El corazón del inteligente busca ciencia; y en cambio, la boca de los necios se alimenta de necedad.

Proverbios (15, 14).

Pocas cosas en la vida pueden generar tanto desastre como la necedad y la soberbia. Son hermanas irremediables y se apellidan catástrofe. Su árbol genealógico está lleno de caos y desorden. Juntas llegan a producir cataclismos y tragedias. Su herencia no puede aspirar más que a calamidades y desgracias.

El citado libro bíblico de Los Proverbios, asienta, de forma contundente, el peligro que representan los necios y aquellos que se sienten sabios.

Son muy numerosos los versículos que nos ofrecen una contraposición entre la sabiduría y la necedad, entre el sabio y el necio.

Esto no es ninguna casualidad.
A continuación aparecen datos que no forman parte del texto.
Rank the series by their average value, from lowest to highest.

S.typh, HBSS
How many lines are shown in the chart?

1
Y pareciera que muchas de esas referencias bíblicas, se aplican “transparentemente” a muchos de nuestros actuales dirigentes, en países de diversas y heterogéneas idiosincrasias.

Estas dos son iluminativas y esclarecedoras: “Si reprendes al escarnecedor, te odiará; si en cambio reprendes al sabio, te amará” (9, 8).
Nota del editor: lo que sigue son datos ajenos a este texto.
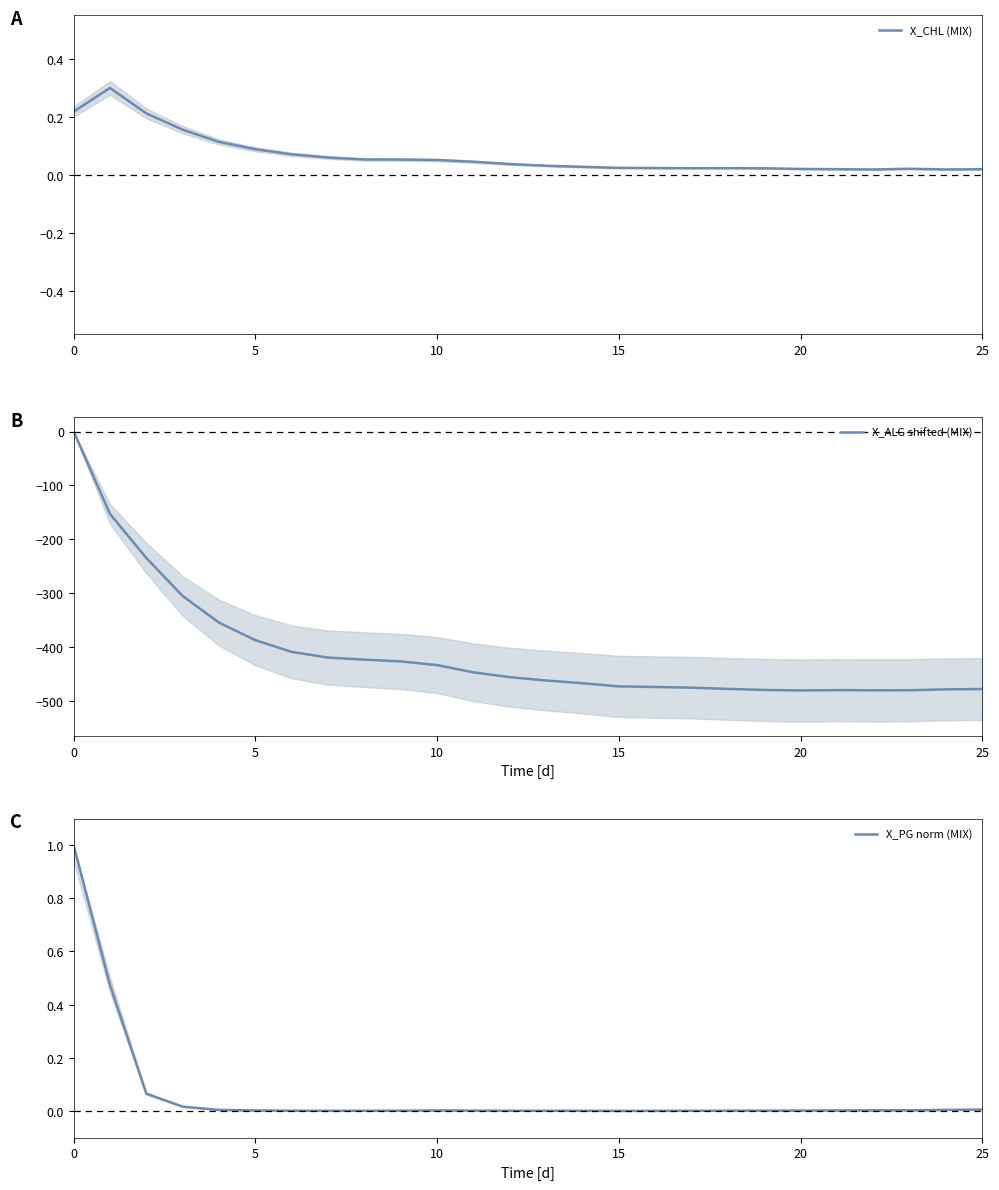

The X_ALG shifted (MIX) series shows -473.8 at 16. True or false?

True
“Los sabios no hacen ostentación de su ciencia; mas la boca del insensato es causa de ruina próxima” (10, 14).

El refranero popular ofrece, por su parte, toda una serie de paremias, algunas muy significativas, refiriéndose al gran valor de la sabiduría frente al nulo valor de la necedad.

“Más vale un día del discreto que toda la vida del necio”. O “hablar con necios es desperdiciar el tiempo; hablar con sabios es bien emplearlo”.

Es evidente que frente al concepto de sabiduría y de inteligencia está el de necedad, insensatez, simpleza o falta de seso.

El corazón del necio —dice el Eclesiástico (21, 17)— es como un vaso quebrado. No retendrá sabiduría alguna.

Se exhibe de la misma manera, la imprudencia que representa la vanidad. O más profundamente la soberbia.

Me viene a la memoria una frase de mi madre. Ha sido tan significativa que es prácticamente, para mí, un aforismo:

“Mijito, cuídate de la soberbia. No es un pecado. Es el peor de los errores. Porque los pecados se pueden perdonar, pero los errores los pagas toda la vida. Y la soberbia es la madre de los errores”.

Debo de reconocer que cuando me la dijo la primera vez, en mi adolescencia, no la comprendí a fondo. Hoy, tengo la absoluta certeza que es una verdad dura y brutal. Implacable.

El Libro de los Proverbios advierte que se ha de rechazar el engreimiento que puede suponer considerarse a sí mismo sabio: “No te consideres sabio a tus propios ojos”.

Mejor ser humilde y no apoyarse en su propia inteligencia (3, 5).

Más adelante en 26, 12, insiste el hagiógrafo en su crítica al petulante cuando pregunta: “¿Acaso has visto algún sabio que se tenga por tal? Hay más esperanza para el estúpido que para él”.

Además de estas venerables frases, aquél que se sienta envanecido por su mucho saber, habría que recordarle también, algunos otros dichos populares, prudentes y acertados.

“Por mucho que creas saber, muchísimo más es lo que te queda por aprender y conocer”. “Si sabes que no sabes, algo sabes”. O, “Quien más sabe, menos presume”.

Es una prioridad para toda la raza humana, hacer uso de su sentido común y de la sabiduría obtenida a través de los milenios que llevamos habitando este planeta.

Hemos avanzado enormemente en infinidad de temas. Sin embargo, es imperativo voltear y tomar conciencia de lo básico y lo trascendente. Porque hoy tenemos una confusión esquizofrénica de conciencia, valores y virtudes.

No estamos decidiendo razonablemente ni juzgando asertivamente. Debemos retomar la sencillez y buscar la sapiencia. “Simplicidad es belleza”, diría Yves Saint Laurent.

Es preocupante que en temas básicos y ante nuestra insoslayable fragilidad humana, juguemos a los dioses y no seamos un poco más humildes.